Why the Constitutional Amendment Process Needs to Change

Connor Moore ’18, Sports Editor


The Constitution of the United States is constantly at the center of political discourse and heated debate. The Second Amendment has come under increasing scrutiny in the wake of recent mass shootings at schools and various public venues, and some aim to amend the amendment to exclude assault-type weapons or even to repeal the amendment entirely. I will not here argue for one side or the other of this debate, but I think an important piece of the puzzle has been left by the wayside, that being the amendment ratification process itself. As it stands, the current process required for amending the Constitution leaves the deck stacked against any kind of constitutional change, one way or the other.

To sum up the current amendment process, Article V of the Constitution stipulates that an amendment must be ratified in a two-step process that involves 1. Both Congressional houses adopting the proposed amendment by a 2/3 vote or a convention of the States called by Congress adopting the proposed amendment, and 2. 3/4 of state legislatures or ratifying conventions in 3/4 of the states ratifying the proposed amendment.

Now, it is considered a mortal sin by some to agree with the late Supreme Court Justice Antonin Scalia on anything. While I certainly do not see eye-to-eye with him on all matters of law or Constitutional jurisprudence, I do join him in advocating for a redesign of the Constitution’s amendment ratification process. In a 2014 interview in which he advocated for a change in the amendment process, Scalia surmised that, in theory, it could take a ‘no’ vote from only about two percent of the population to prevent an amendment’s ratification, a mighty obstacle indeed. According to the United States Senate, there have been approximately 11,699 proposed measures to amend the Constitution as of January 2017. A total of 27 of these have passed over the course of over 200 plus yeas and 114 plus Congresses, a success rate of about 0.2 percent. Of course, only a very small proportion of amendment proposals actually make it out of Congressional committees and get put to a vote among the states, but even so the success rate for proposals that make it that far is not exceptionally high.

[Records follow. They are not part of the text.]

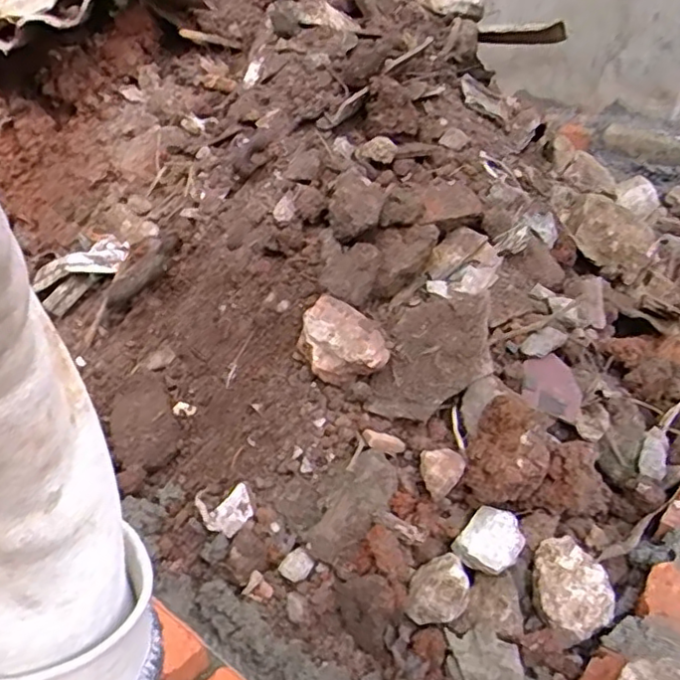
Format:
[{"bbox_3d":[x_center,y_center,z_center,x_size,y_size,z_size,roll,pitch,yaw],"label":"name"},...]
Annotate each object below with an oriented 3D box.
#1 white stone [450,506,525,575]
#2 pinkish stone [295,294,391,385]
[{"bbox_3d":[0.114,0.151,0.482,0.042,0.019,0.049,23,41,34],"label":"white stone"},{"bbox_3d":[0.002,-0.002,0.561,0.076,0.048,0.063,-3,33,-1],"label":"pinkish stone"}]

Do I think that the ratification process should be particularly easy? Certainly not. The process needs to be sufficiently hard such that a sizeable majority of the American people need to agree that the amendment should be ratified. At the same time, requiring the assent of 2/3 of both Congressional houses and 3/4 of the 50 states to ratify an amendment has proven to be a largely insurmountable obstacle to introducing significant change to the Constitution. To be sure, this process worked well when the country’s population was small and the states were few in number, but now that we have 50 states and a population of over 300 million, this process is probably outliving its usefulness.

Now, the argument could be made that easing up on the requirements for ratification would make it too easy to pass amendments that could end up being more harmful than helpful and that the current process ensures that only the best of the best proposals make it through to be added to Constitution. I would counter that it would be just as easy to repeal a harmful amendment as it was to pass it in the first place. Regardless of which side of any given Constitutional issue you are on, I think it can be agreed that a change to the amendment process is warranted so that any necessary constitutional change, in one direction or the other, is feasible.